Kişisel gelişim ve değişimle birlikte, çocuklarımıza ve torunlarımıza tertemiz bir geçmiş miras bırakmak istiyorsak, bu günü adam gibi yaşamalıyız. Yarın, bu günün geçmiş olacağını düşünürsek, bu günü adam gibi yaşamanın zorunluluğunu ortaya koymuş oluruz. Şayet bu günü adam gibi yaşamayı başarabilirsek, adam gibi bir geçmişe sahip olabiliriz.
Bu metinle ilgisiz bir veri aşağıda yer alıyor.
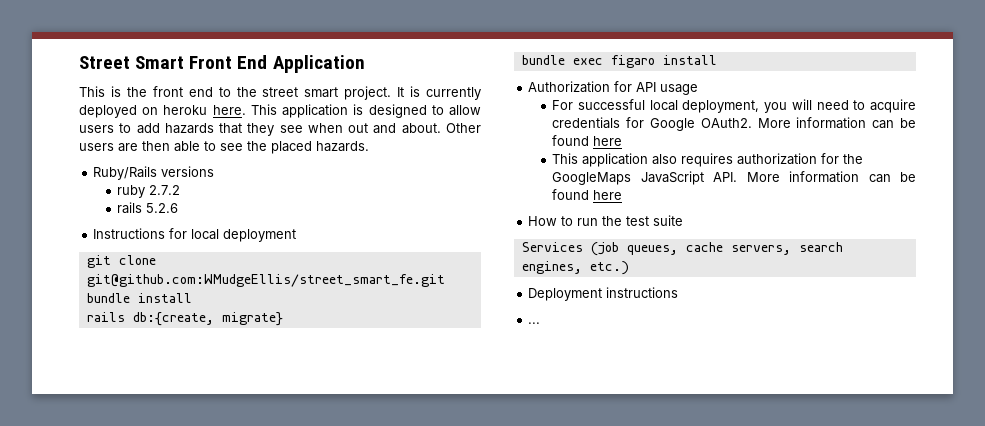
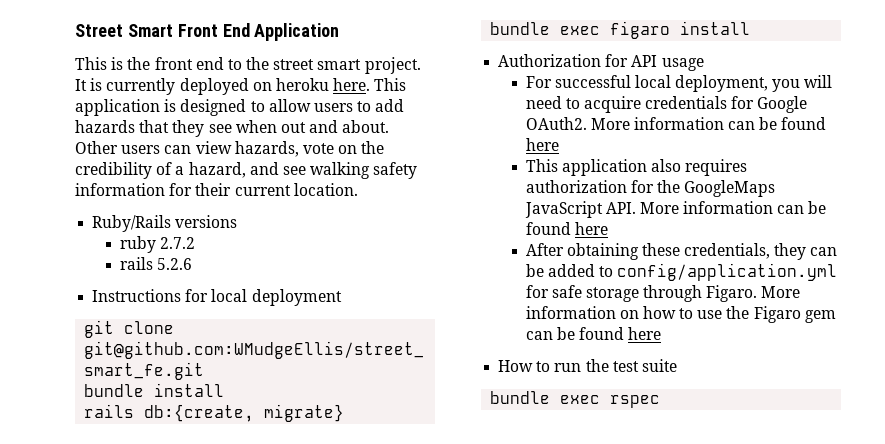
[118,141,369,154] are then able to see the placed hazards. -> [164,141,385,157] [75,162,418,179] [75,183,358,196] can view hazards, vote on the credibility of a hazard, and see walking safety information for their current location.
(623, 195) none -> [525,243,838,260] [525,263,838,281] [525,285,801,302] [525,306,836,323] [525,327,662,340] // After obtaining these credentials, they can be added to config/application.yml for safe storage through Figaro. More information on how to use the Figaro gem can be found here
[521,242,843,256] [521,261,629,275] [528,287,679,301] [528,322,541,324] Services (job queues, cache servers, search engines, etc.) // Deployment instructions // ... -> [490,391,661,408] bundle exec rspec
Kaliteli bir geçmişe sahip olmak insanlara gurur verir, mutlu eder. Ancak temiz bir sicil bırakabilmek için hayatı, arkamıza dönerek yaşamak da yaşamın kendisine haksızlık olur. Sürekli dün yaşadıklarımızı sorgulayarak, bu güne ve yarına yüzümüzü çevirememek yaşam adına, kendimiz ve sevdiklerimiz adına kayıp olarak algılanır.
Seminerlerimde ve yazılarımda ısrarla vurgulamaya çalıştığım hadise şudur: Bu günün hakkını verelim. Bu günü dolu dolu yaşayalım. Yarın, bugünden “dün” diye bahsedeceğiz.
—Keşke dün şunu yapsaydım.
—Keşke dün bunu yapmasaydım.
—Keşke, sevdiklerime bu acıyı yaşatmasaydım.
—Keşke onlar için daha fazlasını yapsaydım!
Keşkeler, hayatımızda ne kadar çok ise yanlışlarımız da o denli çok demektir. Tıpkı silgisini çok kullanan öğrencinin, çok hata yaptığını bir anlamda kabullenmesi gibi keşkeler hayatımızın kullanamadığımız silgisi durumundadır. Kullanamadığımız silgisi diyorum çünkü keşkelerin yaşanmışı iptal etme ve düzeltme gibi bir şansı yoktur.
Bütün bunlarla birlikte; sınavda öğrencinin yaptığı hataların sınav puanını düşürdüğünü bilmek kaydıyla yanlış yaparım korkusuyla hiç yapmamaktan ve hiçbir soruyu cevaplamamaktan daha iyi olduğunun farkında olursak her halde kazançlı oluruz diye düşünüyorum.